To restart said server, I have the following bash snippet:
kill -TERM "-$(ps -ax -o pgid,command | tr -s " " | grep -E "[[:digit:]]+[[:space:]]+/bin/bash ./start.sh" | xargs | cut -d " " -f 1)"
which sends SIGTERM to the whole process group that got started by start.sh, causing all child processes to terminate and the trap inside of start.sh itself then restarts the start-server.sh script.
On my personal machine running Pop!_OS 22.04 LTS x86_64 and zsh 5.8.1 (x86_64-ubuntu-linux-gnu) this works flawlessly.

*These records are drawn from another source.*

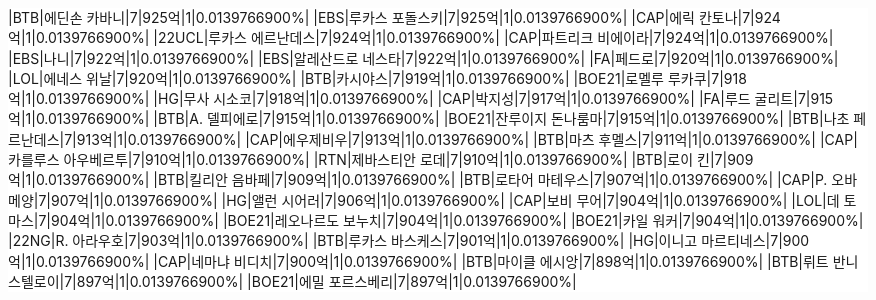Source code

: |BTB|에딘손 카바니|7|925억|1|0.0139766900%|
|EBS|루카스 포돌스키|7|925억|1|0.0139766900%|
|CAP|에릭 칸토나|7|924억|1|0.0139766900%|
|22UCL|루카스 에르난데스|7|924억|1|0.0139766900%|
|CAP|파트리크 비에이라|7|924억|1|0.0139766900%|
|EBS|나니|7|922억|1|0.0139766900%|
|EBS|알레산드로 네스타|7|922억|1|0.0139766900%|
|FA|페드로|7|920억|1|0.0139766900%|
|LOL|에네스 위날|7|920억|1|0.0139766900%|
|BTB|카시야스|7|919억|1|0.0139766900%|
|BOE21|로멜루 루카쿠|7|918억|1|0.0139766900%|
|HG|무사 시소코|7|918억|1|0.0139766900%|
|CAP|박지성|7|917억|1|0.0139766900%|
|FA|루드 굴리트|7|915억|1|0.0139766900%|
|BTB|A. 델피에로|7|915억|1|0.0139766900%|
|BOE21|잔루이지 돈나룸마|7|915억|1|0.0139766900%|
|BTB|나초 페르난데스|7|913억|1|0.0139766900%|
|CAP|에우제비우|7|913억|1|0.0139766900%|
|BTB|마츠 후멜스|7|911억|1|0.0139766900%|
|CAP|카를루스 아우베르투|7|910억|1|0.0139766900%|
|RTN|제바스티안 로데|7|910억|1|0.0139766900%|
|BTB|로이 킨|7|909억|1|0.0139766900%|
|BTB|킬리안 음바페|7|909억|1|0.0139766900%|
|BTB|로타어 마테우스|7|907억|1|0.0139766900%|
|CAP|P. 오바메양|7|907억|1|0.0139766900%|
|HG|앨런 시어러|7|906억|1|0.0139766900%|
|CAP|보비 무어|7|904억|1|0.0139766900%|
|LOL|데 토마스|7|904억|1|0.0139766900%|
|BOE21|레오나르도 보누치|7|904억|1|0.0139766900%|
|BOE21|카일 워커|7|904억|1|0.0139766900%|
|22NG|R. 아라우호|7|903억|1|0.0139766900%|
|BTB|루카스 바스케스|7|901억|1|0.0139766900%|
|HG|이니고 마르티네스|7|900억|1|0.0139766900%|
|CAP|네마냐 비디치|7|900억|1|0.0139766900%|
|BTB|마이클 에시앙|7|898억|1|0.0139766900%|
|BTB|뤼트 반니스텔로이|7|897억|1|0.0139766900%|
|BOE21|에밀 포르스베리|7|897억|1|0.0139766900%|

However on my colleagues machine, running macOS and zsh 5.9, repeatedly running above kill command stops working after exactly three times. How can that be? After three restarts, start.sh itself just stops upon issuing a fourth kill. Even waiting a moderate amount of times between the kill executions does not change this.
edit:
We now discovered that the following works on both machines:
#!/bin/bash
START_SCRIPT_PATH="./start-server.sh"
handle_sigterm() {
echo "Received SIGTERM, will restart"
}
handle_sigint() {
echo "Received SIGINT, will exit"
exit 1
}
trap 'handle_sigterm' SIGTERM
trap 'handle_sigint' SIGINT
while true
do
bash "$START_SCRIPT_PATH"
sleep 1
done
I would still be interested in understanding why the first solution does not work on both machines, i.e., what exactly the difference is between these two. Is it a timing issue where the first solution can terminate when start-server.sh gets terminated, before the new run is started? Seem strange, as it repeatedly only stopped working after the third restart...
However, we tried executing with bash start-server.sh instead of ./start-server.sh and also the other "signal styles". The difference seems very likely to be related to the loop.